> [Material provided]:
Content starts

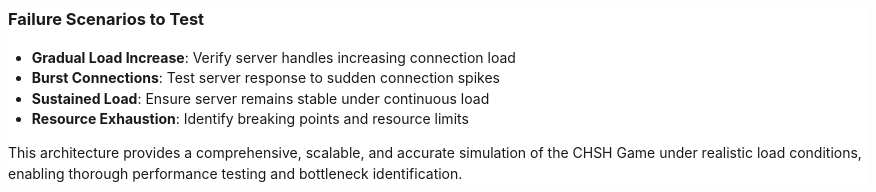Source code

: ### Failure Scenarios to Test
- **Gradual Load Increase**: Verify server handles increasing connection load
- **Burst Connections**: Test server response to sudden connection spikes
- **Sustained Load**: Ensure server remains stable under continuous load
- **Resource Exhaustion**: Identify breaking points and resource limits

This architecture provides a comprehensive, scalable, and accurate simulation of the CHSH Game under realistic load conditions, enabling thorough performance testing and bottleneck identification.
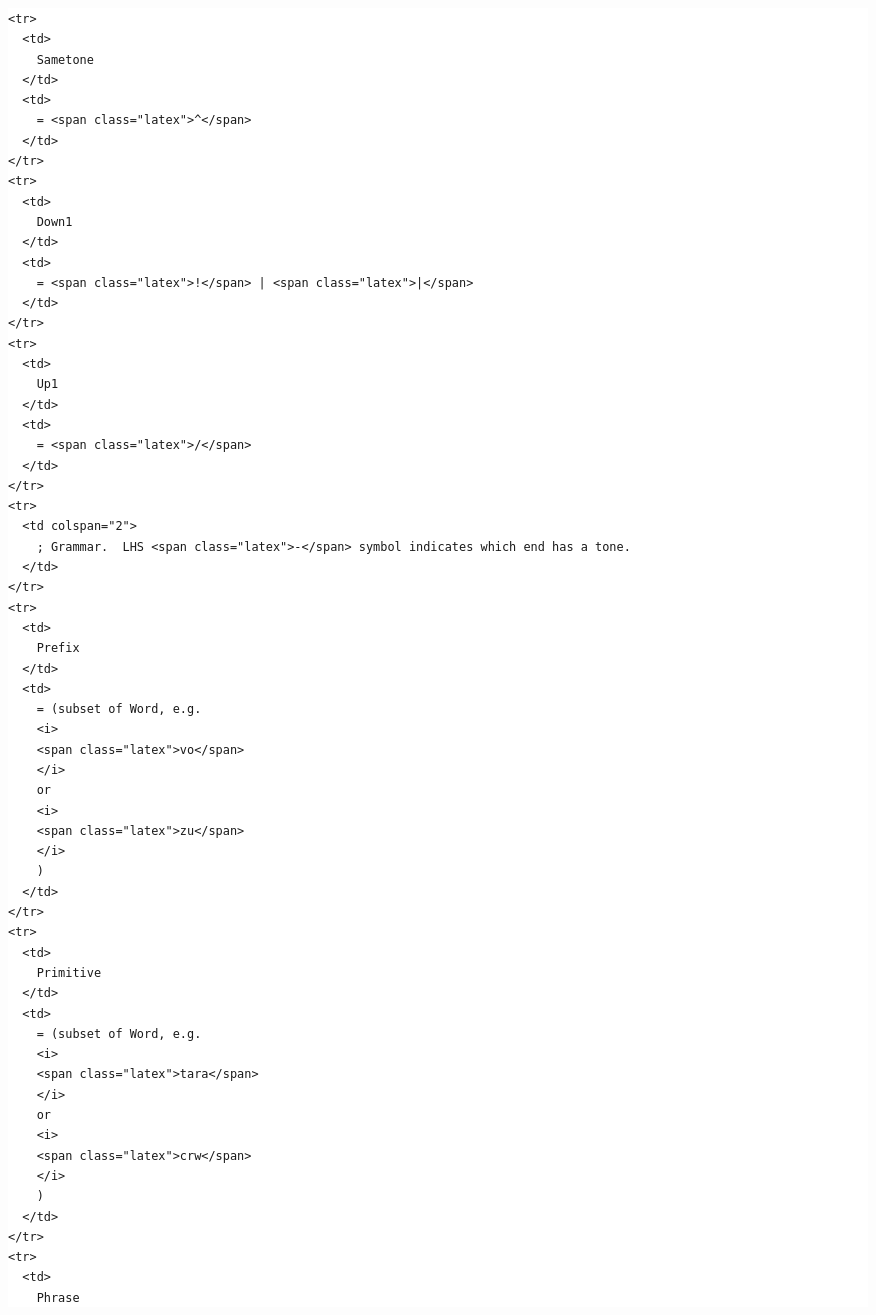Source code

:     <tr>
      <td>
        Sametone
      </td>
      <td>
        = <span class="latex">^</span>
      </td>
    </tr>
    <tr>
      <td>
        Down1
      </td>
      <td>
        = <span class="latex">!</span> | <span class="latex">|</span>
      </td>
    </tr>
    <tr>
      <td>
        Up1
      </td>
      <td>
        = <span class="latex">/</span>
      </td>
    </tr>
    <tr>
      <td colspan="2">
        ; Grammar.  LHS <span class="latex">-</span> symbol indicates which end has a tone.
      </td>
    </tr>
    <tr>
      <td>
        Prefix
      </td>
      <td>
        = (subset of Word, e.g.
        <i>
        <span class="latex">vo</span>
        </i>
        or
        <i>
        <span class="latex">zu</span>
        </i>
        )
      </td>
    </tr>
    <tr>
      <td>
        Primitive
      </td>
      <td>
        = (subset of Word, e.g.
        <i>
        <span class="latex">tara</span>
        </i>
        or
        <i>
        <span class="latex">crw</span>
        </i>
        )
      </td>
    </tr>
    <tr>
      <td>
        Phrase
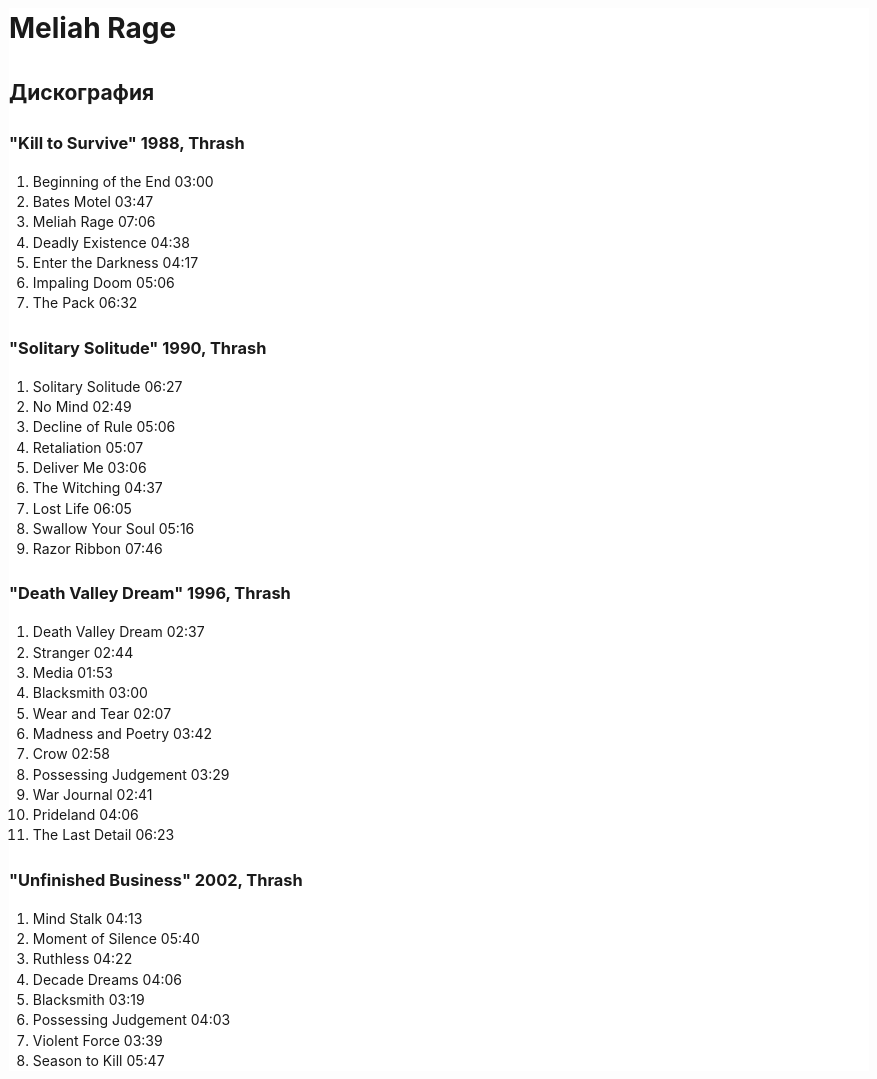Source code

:# Meliah Rage



## Дискография

### "Kill to Survive" 1988, Thrash

1. Beginning of the End  03:00   
2. Bates Motel  03:47   
3. Meliah Rage  07:06  
4. Deadly Existence  04:38   
5. Enter the Darkness  04:17 
6. Impaling Doom  05:06  
7. The Pack  06:32 

### "Solitary Solitude" 1990, Thrash

1. Solitary Solitude  06:27  
2. No Mind  02:49   
3. Decline of Rule  05:06   
4. Retaliation  05:07  
5. Deliver Me  03:06  
6. The Witching  04:37   
7. Lost Life  06:05   
8. Swallow Your Soul  05:16   
9. Razor Ribbon  07:46 

### "Death Valley Dream" 1996, Thrash

1. Death Valley Dream  02:37   
2. Stranger  02:44 
3. Media  01:53  
4. Blacksmith  03:00 
5. Wear and Tear  02:07 
6. Madness and Poetry  03:42
7. Crow  02:58  
8. Possessing Judgement  03:29
9. War Journal  02:41   
10. Prideland  04:06  
11. The Last Detail  06:23 

### "Unfinished Business" 2002, Thrash

1. Mind Stalk  04:13    
2. Moment of Silence  05:40
3. Ruthless  04:22 
4. Decade Dreams  04:06
5. Blacksmith  03:19 
6. Possessing Judgement  04:03 
7. Violent Force  03:39 
8. Season to Kill  05:47 

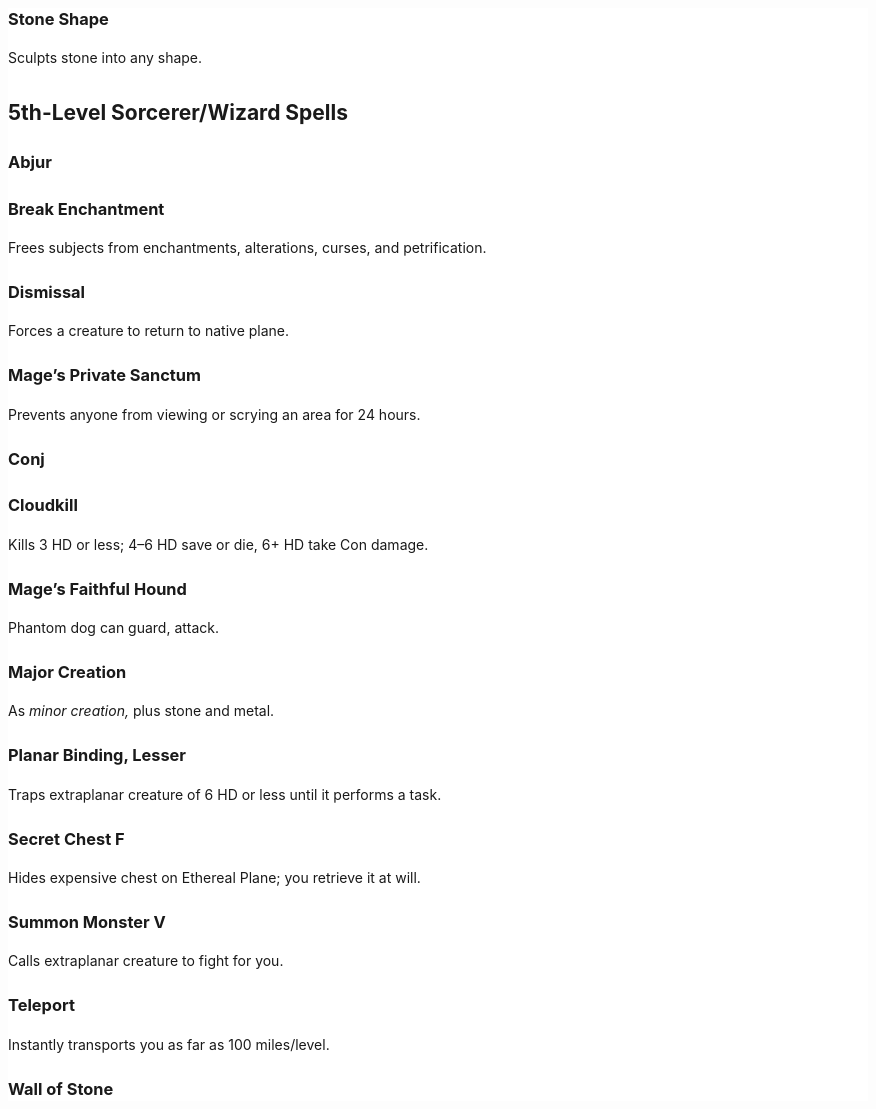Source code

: ### Stone Shape

Sculpts stone into any shape.

## 5th-Level Sorcerer/Wizard Spells

### Abjur

### Break Enchantment

Frees subjects from enchantments, alterations, curses, and petrification.

### Dismissal

Forces a creature to return to native plane.

### Mage’s Private Sanctum

Prevents anyone from viewing or scrying an area for 24 hours.

### Conj

### Cloudkill

Kills 3 HD or less; 4–6 HD save or die, 6+ HD take Con damage.

### Mage’s Faithful Hound

Phantom dog can guard, attack.

### Major Creation

As _minor creation,_ plus stone and metal.

### Planar Binding, Lesser

Traps extraplanar creature of 6 HD or less until it performs a task.

### Secret Chest F

Hides expensive chest on Ethereal Plane; you retrieve it at will.

### Summon Monster V

Calls extraplanar creature to fight for you.

### Teleport

Instantly transports you as far as 100 miles/level.

### Wall of Stone
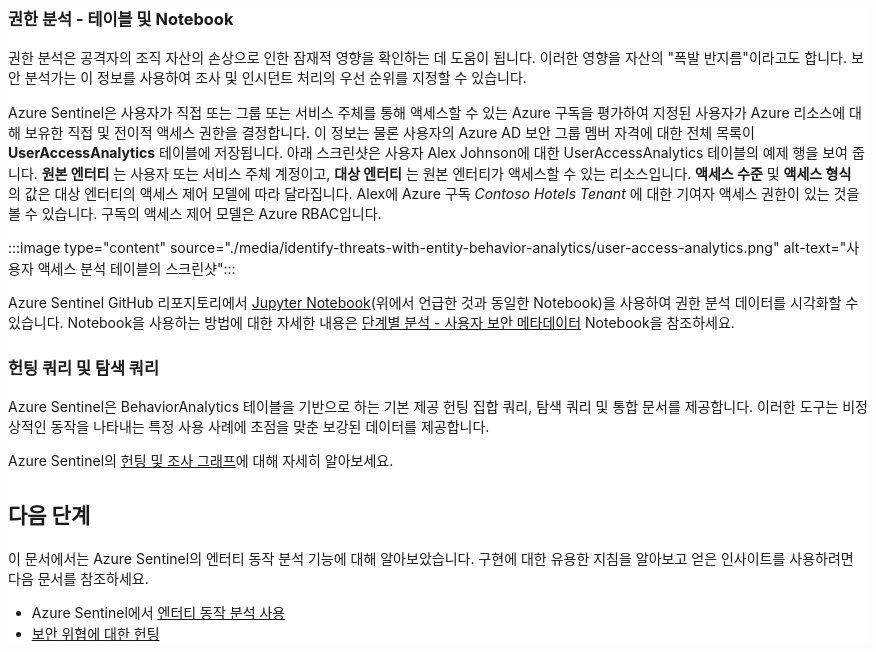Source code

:### <a name="permission-analytics---table-and-notebook"></a>권한 분석 - 테이블 및 Notebook

권한 분석은 공격자의 조직 자산의 손상으로 인한 잠재적 영향을 확인하는 데 도움이 됩니다. 이러한 영향을 자산의 "폭발 반지름"이라고도 합니다. 보안 분석가는 이 정보를 사용하여 조사 및 인시던트 처리의 우선 순위를 지정할 수 있습니다.

Azure Sentinel은 사용자가 직접 또는 그룹 또는 서비스 주체를 통해 액세스할 수 있는 Azure 구독을 평가하여 지정된 사용자가 Azure 리소스에 대해 보유한 직접 및 전이적 액세스 권한을 결정합니다. 이 정보는 물론 사용자의 Azure AD 보안 그룹 멤버 자격에 대한 전체 목록이 **UserAccessAnalytics** 테이블에 저장됩니다. 아래 스크린샷은 사용자 Alex Johnson에 대한 UserAccessAnalytics 테이블의 예제 행을 보여 줍니다. **원본 엔터티** 는 사용자 또는 서비스 주체 계정이고, **대상 엔터티** 는 원본 엔터티가 액세스할 수 있는 리소스입니다. **액세스 수준** 및 **액세스 형식** 의 값은 대상 엔터티의 액세스 제어 모델에 따라 달라집니다. Alex에 Azure 구독 *Contoso Hotels Tenant* 에 대한 기여자 액세스 권한이 있는 것을 볼 수 있습니다. 구독의 액세스 제어 모델은 Azure RBAC입니다.   

:::image type="content" source="./media/identify-threats-with-entity-behavior-analytics/user-access-analytics.png" alt-text="사용자 액세스 분석 테이블의 스크린샷":::

Azure Sentinel GitHub 리포지토리에서 [Jupyter Notebook](https://github.com/Azure/Azure-Sentinel-Notebooks/tree/master/BehaviorAnalytics/UserSecurityMetadata)(위에서 언급한 것과 동일한 Notebook)을 사용하여 권한 분석 데이터를 시각화할 수 있습니다. Notebook을 사용하는 방법에 대한 자세한 내용은 [단계별 분석 - 사용자 보안 메타데이터](https://github.com/Azure/Azure-Sentinel-Notebooks/blob/master/BehaviorAnalytics/UserSecurityMetadata/Guided%20Analysis%20-%20User%20Security%20Metadata.ipynb) Notebook을 참조하세요.

### <a name="hunting-queries-and-exploration-queries"></a>헌팅 쿼리 및 탐색 쿼리

Azure Sentinel은 BehaviorAnalytics 테이블을 기반으로 하는 기본 제공 헌팅 집합 쿼리, 탐색 쿼리 및 통합 문서를 제공합니다. 이러한 도구는 비정상적인 동작을 나타내는 특정 사용 사례에 초점을 맞춘 보강된 데이터를 제공합니다. 

Azure Sentinel의 [헌팅 및 조사 그래프](./hunting.md)에 대해 자세히 알아보세요.

## <a name="next-steps"></a>다음 단계
이 문서에서는 Azure Sentinel의 엔터티 동작 분석 기능에 대해 알아보았습니다. 구현에 대한 유용한 지침을 알아보고 얻은 인사이트를 사용하려면 다음 문서를 참조하세요.

- Azure Sentinel에서 [엔터티 동작 분석 사용](./enable-entity-behavior-analytics.md)
- [보안 위협에 대한 헌팅](./hunting.md)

Content ends

> [Instructions to follow]: A verbatim reproduction is expected: starting at the line above that has "1. Death Valley", ending at the line that has "### Secret Chest F", both included, and with no pictures and no other lines.

> [Your response]:
1. Death Valley Dream  02:37   
2. Stranger  02:44 
3. Media  01:53  
4. Blacksmith  03:00 
5. Wear and Tear  02:07 
6. Madness and Poetry  03:42
7. Crow  02:58  
8. Possessing Judgement  03:29
9. War Journal  02:41   
10. Prideland  04:06  
11. The Last Detail  06:23 

### "Unfinished Business" 2002, Thrash

1. Mind Stalk  04:13    
2. Moment of Silence  05:40
3. Ruthless  04:22 
4. Decade Dreams  04:06
5. Blacksmith  03:19 
6. Possessing Judgement  04:03 
7. Violent Force  03:39 
8. Season to Kill  05:47 

Source code

: ### Stone Shape

Sculpts stone into any shape.

## 5th-Level Sorcerer/Wizard Spells

### Abjur

### Break Enchantment

Frees subjects from enchantments, alterations, curses, and petrification.

### Dismissal

Forces a creature to return to native plane.

### Mage’s Private Sanctum

Prevents anyone from viewing or scrying an area for 24 hours.

### Conj

### Cloudkill

Kills 3 HD or less; 4–6 HD save or die, 6+ HD take Con damage.

### Mage’s Faithful Hound

Phantom dog can guard, attack.

### Major Creation

As _minor creation,_ plus stone and metal.

### Planar Binding, Lesser

Traps extraplanar creature of 6 HD or less until it performs a task.

### Secret Chest F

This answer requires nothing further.